- Location of Newburg in Preston County, West Virginia.
- Coordinates: 39°23′15″N 79°51′4″W﻿ / ﻿39.38750°N 79.85111°W
- Country: United States
- State: West Virginia
- County: Preston
- Incorporated: 1868

Area
- • Total: 0.78 sq mi (2.03 km^{2})
- • Land: 0.78 sq mi (2.03 km^{2})
- • Water: 0 sq mi (0.00 km^{2})
- Elevation: 1,217 ft (371 m)

Population (2020)
- • Total: 259
- • Estimate (2021): 274
- • Density: 401.3/sq mi (154.93/km^{2})
- Time zone: UTC-5 (Eastern (EST))
- • Summer (DST): UTC-4 (EDT)
- ZIP code: 26410
- Area code: 304
- FIPS code: 54-58300
- GNIS feature ID: 1555213
- Website: townofnewburg.com

= Newburg, West Virginia =

Newburg is a town in western Preston County, West Virginia, United States. The population was 275 at the 2020 census.

==History==
The town was so named on account of it being the newest town on the railroad, according to local history.

==Geography==
Newburg is located at (39.387585, -79.850993).

According to the United States Census Bureau, the town has a total area of 0.79 sqmi, all land.

==Demographics==

Historical population
| Census | Pop. | Note | %± |
| 1880 | 802 |  | — |
| 1890 | 778 |  | −3.0% |
| 1900 | 751 |  | −3.5% |
| 1910 | 823 |  | 9.6% |
| 1920 | 890 |  | 8.1% |
| 1930 | 745 |  | −16.3% |
| 1940 | 696 |  | −6.6% |
| 1950 | 657 |  | −5.6% |
| 1960 | 494 |  | −24.8% |
| 1970 | 457 |  | −7.5% |
| 1980 | 418 |  | −8.5% |
| 1990 | 378 |  | −9.6% |
| 2000 | 360 |  | −4.8% |
| 2010 | 329 |  | −8.6% |
| 2020 | 259 |  | −21.3% |
| 2021 (est.) | 274 | Increase | 5.8% |
U.S. Decennial Census

===2010 census===
At the 2010 census, there were 329 people, 134 households and 101 families living in the town. The population density was 416.5 PD/sqmi. There were 155 housing units at an average density of 196.2 /sqmi. The racial makeup of the town was 98.2% White, 0.3% African American, 0.9% Native American, 0.3% from other races, and 0.3% from two or more races. Hispanic or Latino of any race were 0.6% of the population.

There were 134 households, of which 31.3% had children under the age of 18 living with them, 59.0% were married couples living together, 10.4% had a female householder with no husband present, 6.0% had a male householder with no wife present, and 24.6% were non-families. 20.9% of all households were made up of individuals, and 8.9% had someone living alone who was 65 years of age or older. The average household size was 2.46 and the average family size was 2.80.

The median age in the town was 41.4 years. 19.1% of residents were under the age of 18; 10.1% were between the ages of 18 and 24; 25% were from 25 to 44; 27.4% were from 45 to 64; and 18.5% were 65 years of age or older. The gender makeup of the town was 51.1% male and 48.9% female.

===2000 census===
At the 2000 census, there were 360 people, 131 households and 99 families living in the town. The population density was 456.9 per square mile (175.9/km^{2}). There were 155 housing units at an average density of 196.7 per square mile (75.8/km^{2}). The racial makeup of the town was 100.00% White. Hispanic or Latino of any race were 0.83% of the population.

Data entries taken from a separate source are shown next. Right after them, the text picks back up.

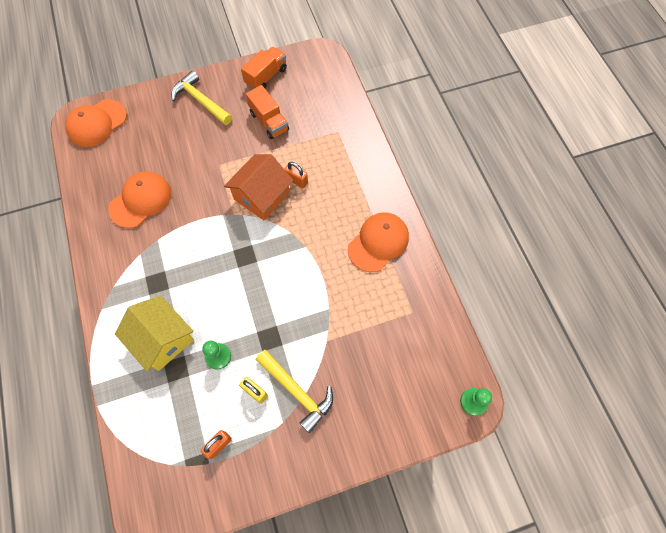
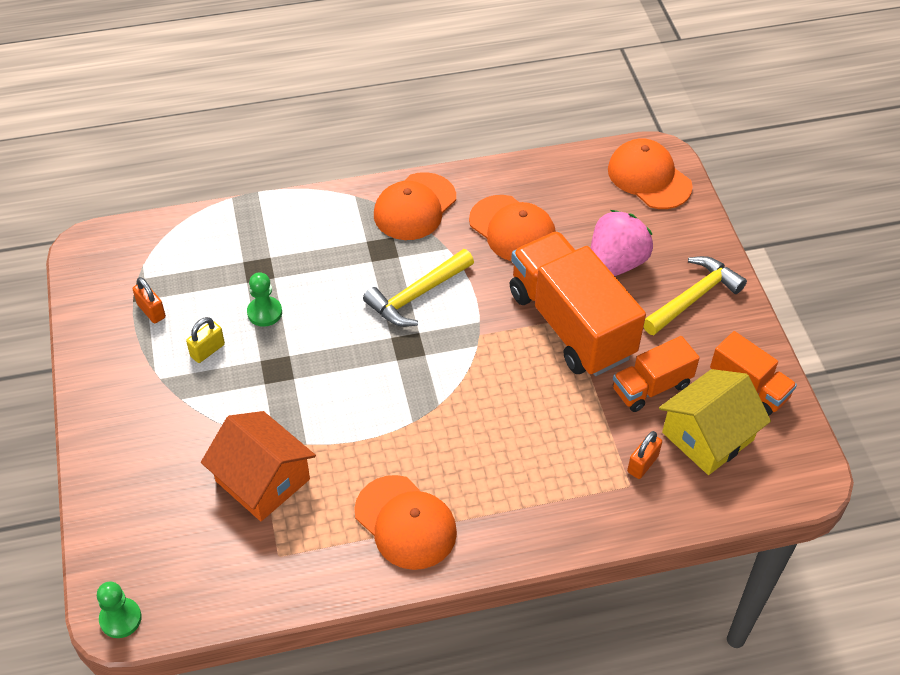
camera: 95 degrees right, 15 degrees down
(116, 265) = (414, 207): none -> orange cap
(163, 339) = (301, 256): yellow house -> yellow house (707, 436)
(173, 141) = (615, 264): none -> pink strawberry
(223, 163) = (571, 324): none -> orange truck
(262, 196) = (508, 371): orange house -> orange house (263, 480)
(296, 181) = (532, 418): orange padlock -> orange padlock (642, 464)
(297, 391) = (195, 397): yellow hammer -> yellow hammer (417, 295)

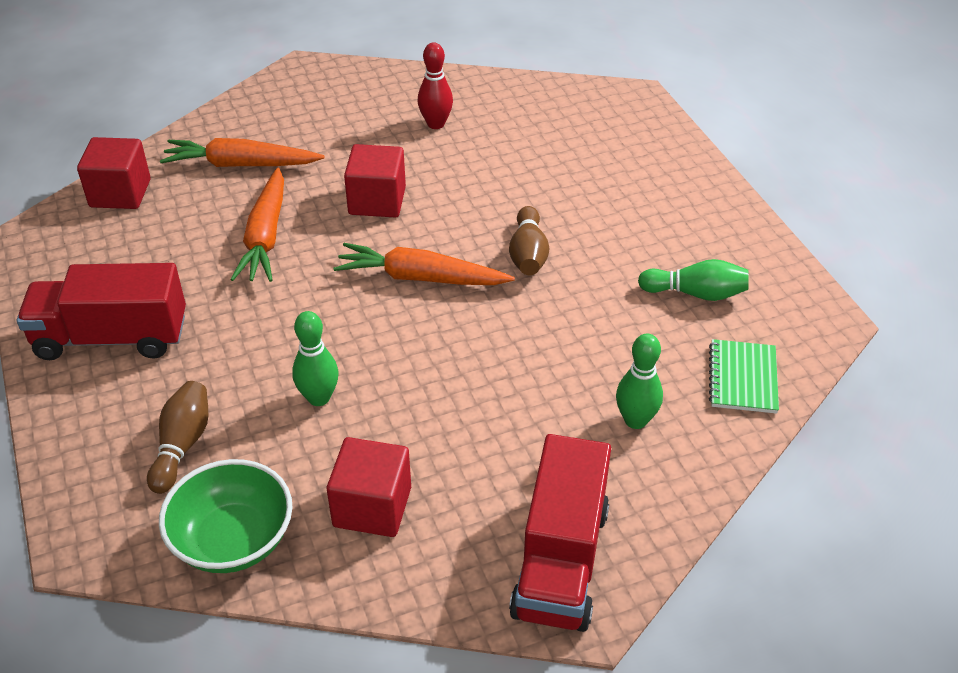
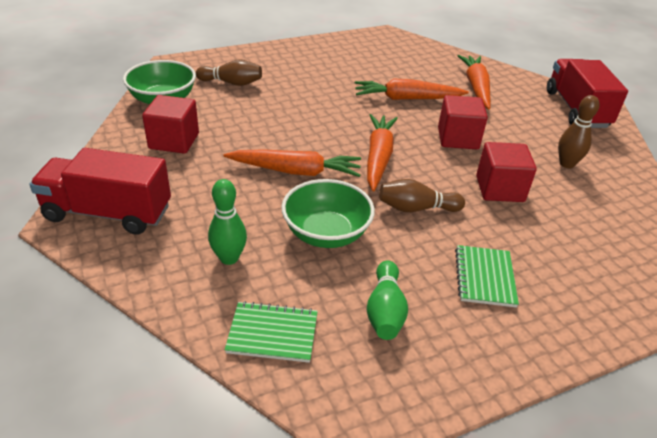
camera: 85 degrees right, 5 degrees down
(111, 338) = (312, 60): red truck -> red truck (576, 109)
(120, 193) = (432, 53): red cube -> red cube (499, 189)
(319, 398) = (263, 121): green bowling pin -> none
(436, 124) = (566, 164): red bowling pin -> brown bowling pin
(454, 360) = (295, 171): none -> orange carrot
(581, 333) = (326, 233): none -> green bowl
(636, 218) = (484, 277): none -> green notebook

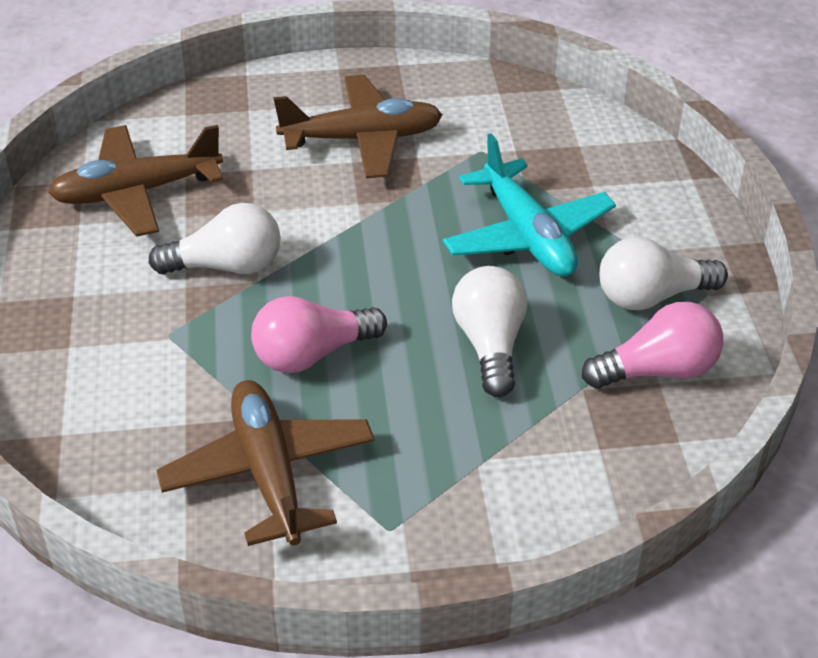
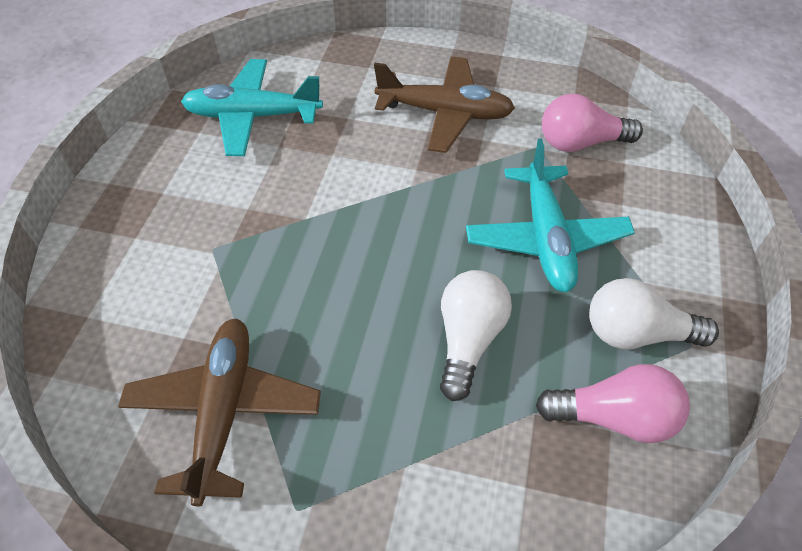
camera: 20 degrees right, 10 degrees up
(137, 192) = (253, 116): brown plane -> turquoise plane
(227, 266) = (287, 199): white light bulb -> none
(312, 354) = (314, 302): pink light bulb -> pink light bulb (580, 143)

There were 131 households, of which 42.0% had children under the age of 18 living with them, 57.3% were married couples living together, 13.7% had a female householder with no husband present, and 23.7% were non-families. 19.1% of all households were made up of individuals, and 11.5% had someone living alone who was 65 years of age or older. The average household size was 2.75 and the average family size was 3.13.

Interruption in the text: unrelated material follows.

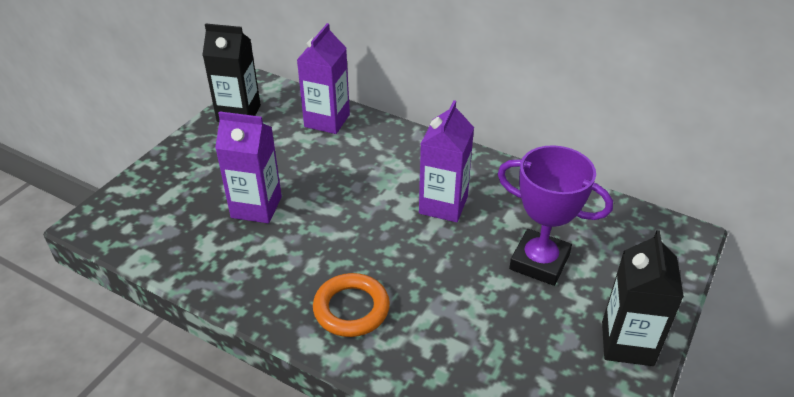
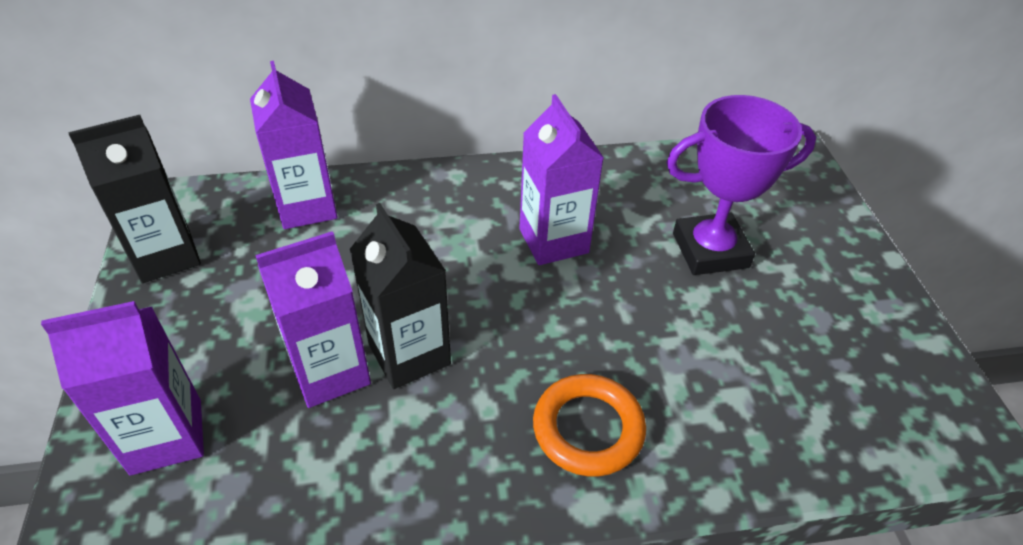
camera: 40 degrees left, 5 degrees up
(163, 195) = (166, 436): none -> purple carton
(627, 343) = (865, 288): black carton -> black carton (409, 354)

29.2% of the population were under the age of 18, 8.3% from 18 to 24, 28.6% from 25 to 44, 19.2% from 45 to 64, and 14.7% who were 65 years of age or older. The median age was 35 years. For every 100 females, there were 95.7 males. For every 100 females age 18 and over, there were 96.2 males.

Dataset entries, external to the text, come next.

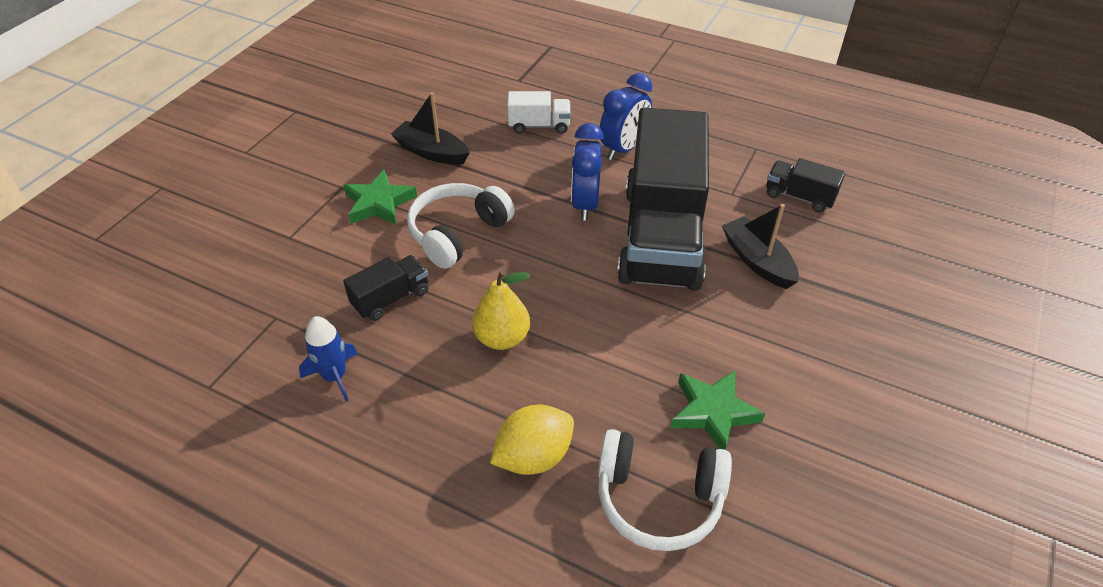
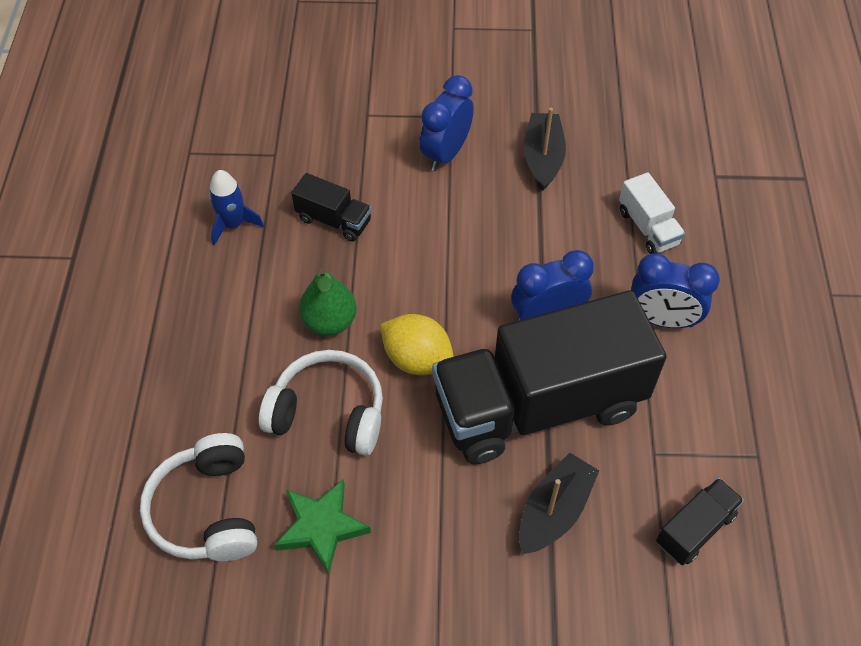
camera: 65 degrees right, 10 degrees up
(379, 203) = (446, 153): green star -> blue clock
(458, 233) = (441, 230): white headphones -> white headphones (328, 413)
(502, 338) = (329, 321): yellow pear -> green pear
(533, 456) = (213, 398): yellow lemon -> yellow lemon (417, 359)
(799, 197) = (695, 529): black truck -> black truck turned 45 degrees clockwise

The median household income was $24,063 and the median family income was $24,688. Males had a median income of $26,250 compared with $15,000 for females. The per capita income for the town was $9,952. About 28.6% of families and 27.7% of the population were below the poverty line, including 32.5% of those under age 18 and 12.5% of those age 65 or over.